Raven hesitated a moment before reaching out and touching her hand. It was a light hold, without pressure or insistence, but Luna's skin lit up under the touch, coming alive in ways it now only seemed to when stealing Raven's warmth.

That sensation had grounded Luna when she'd entered the daunting realm of teaching her how to meditate. She was used to being keenly attuned to every aspect of her body, to feeling the full extent of her nerves as they danced off her surroundings, sung the song of her internal functions. She'd hated that to begin with but, as with most things, she'd made peace with it, even come to enjoy it.

But in recent weeks something had been off. Her body didn't feel. . . right. It didn't feel like hers anymore. It carried that same foreign element indicative of the years after her brother's death when she'd been fighting to grow into the skin that was at once too loose and too tight.

Sometimes, things were muted.

At others, her nerves quaked under the overwhelming onslaught of sensation.

But mostly it was the former.

Her body had become dull, still.

As had the world that contained it.

But the first time Raven had reached out to touch her, something had crackled to life. Her skin had itched before relaxing into a pleasant buzz that she still felt the echoes of even now - especially now, with Raven's hand inhabiting the space over hers.

She. . . had liked the feel of Raven's hand in hers, the tentative glide of her fingers across the skin of her ribs, how it made the breath of the sea fade out of her awareness.

She hadn't expected it. But Raven made a habit of surprising her.

It was nice.

Few things surprised her anymore and those that did were often terrible in nature. Raven's brand of surprise offered a change of pace that she could all too easily become accustomed to.

She would have to take pains to ensure that she didn't.

If the Sky People failed, Raven would join the sea of ghosts Luna was steadily becoming submerged in.

And even if they succeeded, she had a poison inside her mind that slowly worked to devour her.

Luna needed to harden herself against that possibility if she was to have any hope of surviving.

If she wanted to survive.

She wasn't so sure.

Doubtless, her instincts would decide for her - as they had a thousand times in the past. Whether she wanted to survive or not mattered little where her body was concerned.

It wanted to survive.

Or perhaps it wasn't her body at all but her very nature.

Her blood.

All her life, it had hungered to make her conscience as black as itself.

To rule her.

Except once.

Once, her blood, her instincts, her body had succumbed to her will. She had overpowered them.

For a moment.

Luna hadn't decided yet if that was a path she was willing to turn down again.

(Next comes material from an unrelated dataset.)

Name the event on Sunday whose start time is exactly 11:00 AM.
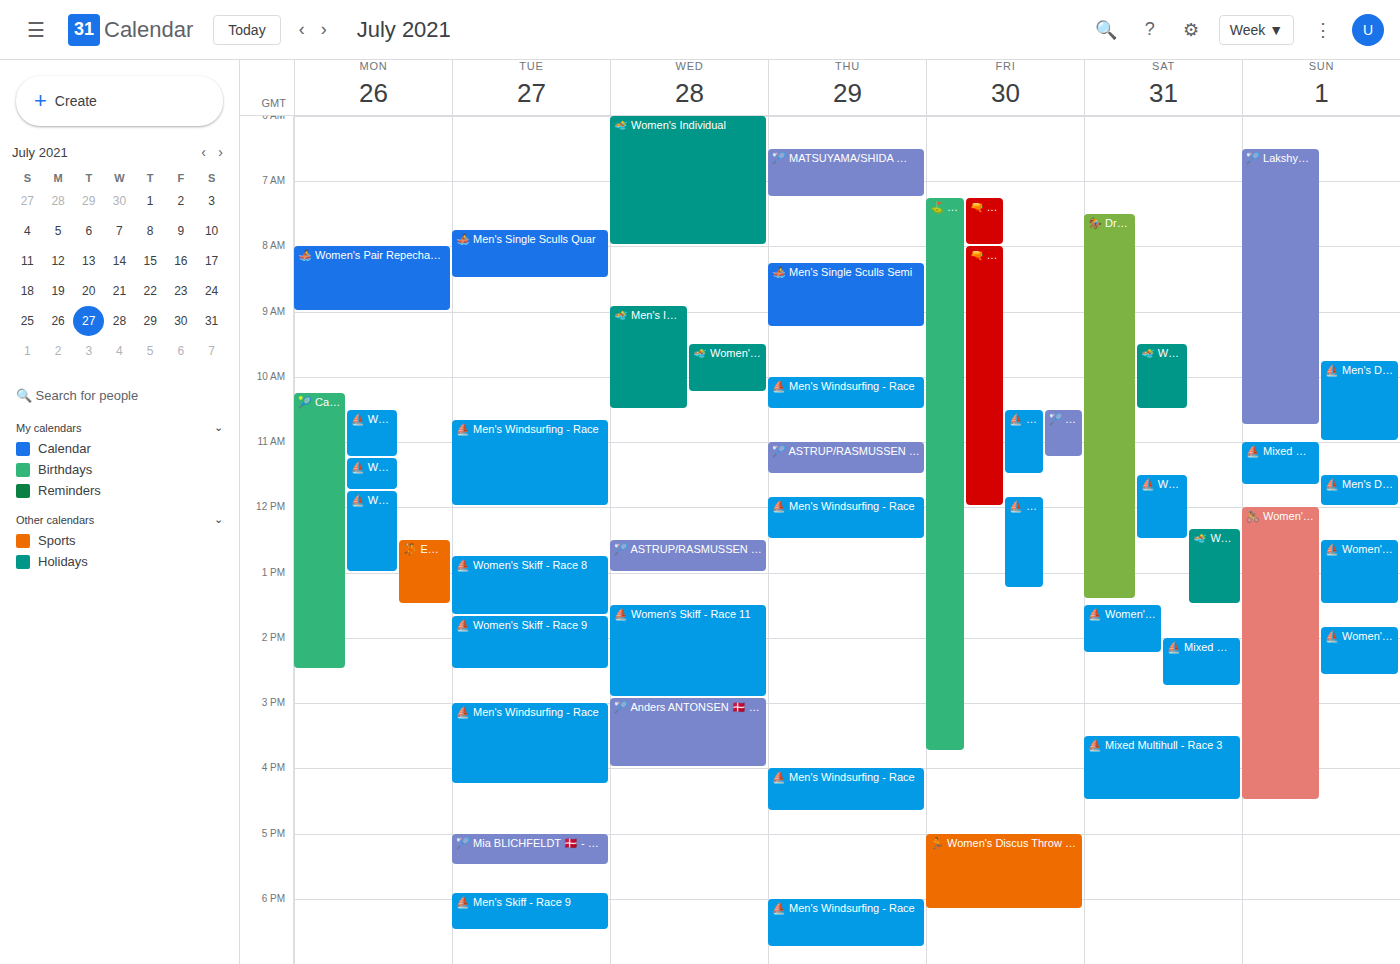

Much would depend on how events played out in the near future. On whether there would still be a world for her to survive in at the end of all this.

Whether it would be a world she wanted to survive in.

For now, she was content to let Raven take her hand, to open her palm and accept her touch, to hold her close.

She had so very few things to hold onto these days.

As it was, Luna had to fight not to turn her grip hard, to cling.

Things came and they went, she couldn't stall that process. All the times she'd tried, she'd only brought about greater agony for herself.

When she would feel the urge to hold on, she let go.

Let the desperation flow through her fingers, departing.

If a thing was meant to be, it would be.

The flow of the universe would return it to her, or motion it to stay.

Everything else, she gave up to the sea.


"Think often on the swiftness with which the things that exist and that are coming into existence are swept past us and carried out of sight. For all substance is as a river in ceaseless flow, its activities ever changing and its causes subject to countless variations, and scarcely anything stable."

- Marcus Aurelius


"So should it be with persons; if you kiss your child, or brother, or friend . . . you must remind yourself that you love a mortal, and that nothing that you love is your very own; it is given you for the moment, not forever nor inseparably, but like a fig or a bunch of grapes at the appointed season of the year, and if you long for it in winter you are a fool. So too if you long for your son or your friend, when it is not given you to have him, know that you are longing for a fig in winter time."